Барзини-дед был прекрасным портным и эту деталь — поперечные складки на брюках — подметил у туристов-англичан, которых видел в Италии, но он не сообразил, что туристы брюки носят такими, какими достают их из чемоданов. Барзини-внука это очень веселило… Немудрено, что OVRA выслала его на острова.
Человек, способный посмеяться над родным дедом, способен на все.
Но все-таки надо признать, что охоту современных ему итальянцев подражать англичанам он подметил точно, а Бенито Муссолини, как-никак, был итальянцем.
И Черчиллю на его письмо он решил ответить «на английский манер».
III
Луиджи Барзини говорил, что Муссолини непрерывно играл какую-то роль, как на сцене, и даже не играл ее, а как бы пел, и сравнивать его надо не с Бисмарком или Талейраном, а уж скорее с Карузо.

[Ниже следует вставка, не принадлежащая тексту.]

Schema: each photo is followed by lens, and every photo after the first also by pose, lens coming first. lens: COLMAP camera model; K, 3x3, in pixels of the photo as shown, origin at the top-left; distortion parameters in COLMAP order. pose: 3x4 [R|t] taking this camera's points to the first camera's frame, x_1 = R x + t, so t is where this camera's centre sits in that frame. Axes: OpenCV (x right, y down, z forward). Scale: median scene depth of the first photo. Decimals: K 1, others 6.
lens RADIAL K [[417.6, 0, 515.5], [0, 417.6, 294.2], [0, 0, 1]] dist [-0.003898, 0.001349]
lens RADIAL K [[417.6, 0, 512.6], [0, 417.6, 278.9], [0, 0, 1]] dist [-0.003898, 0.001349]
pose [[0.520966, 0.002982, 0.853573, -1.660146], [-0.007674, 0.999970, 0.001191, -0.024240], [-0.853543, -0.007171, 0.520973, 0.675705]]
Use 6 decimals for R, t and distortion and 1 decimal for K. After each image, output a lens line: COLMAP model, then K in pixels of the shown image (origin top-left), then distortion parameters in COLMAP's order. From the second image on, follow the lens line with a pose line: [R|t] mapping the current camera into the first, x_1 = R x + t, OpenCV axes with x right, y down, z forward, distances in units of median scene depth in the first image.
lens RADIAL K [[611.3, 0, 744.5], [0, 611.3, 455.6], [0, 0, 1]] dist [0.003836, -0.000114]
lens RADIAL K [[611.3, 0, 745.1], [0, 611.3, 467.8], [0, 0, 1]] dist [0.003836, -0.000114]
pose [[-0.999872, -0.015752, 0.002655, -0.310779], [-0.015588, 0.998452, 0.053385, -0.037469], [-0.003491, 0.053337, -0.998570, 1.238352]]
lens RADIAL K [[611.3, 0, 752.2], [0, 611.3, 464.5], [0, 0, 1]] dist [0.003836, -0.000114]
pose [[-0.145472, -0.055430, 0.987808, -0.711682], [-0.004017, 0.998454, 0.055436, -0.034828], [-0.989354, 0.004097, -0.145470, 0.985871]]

Так вот в переписке с Уинстоном Черчиллем дуче решил выступить в роли милорда, — полного, ясное дело, высокого чувства чести и собственного достоинства. Письмо из Лондона он получил 16 мая 1940 года — и ответил на него уже 18 мая.
И сказал он, в частности, следующее:
«Не уходя слишком далеко в историю, я напомню вам об инициативе, предпринятой в 1935 году вашим правительством, чтобы организовать в Женеве санкции против Италии, когда она пыталась найти для себя небольшое место под африканским солнцем.
Именно честь, заставляющая следовать данному слову, привела ваше правительство к решению объявить войну Германии.
То же чувство уважения к итало-германскому договору руководит итальянской политикой».
Дуче, собственно, этим не ограничился, а попенял своему собеседнику за то, что тот не хочет видеть естественных стремлений Италии владеть ключами от своего собственного дома, и про доступ к океану — ну и так далее. И из контекста было совершенно ясно, что под «собственным домом Италии» имеется в виду все Средиземное море, а под «ключами к дому» — Суэц и Гибралтар.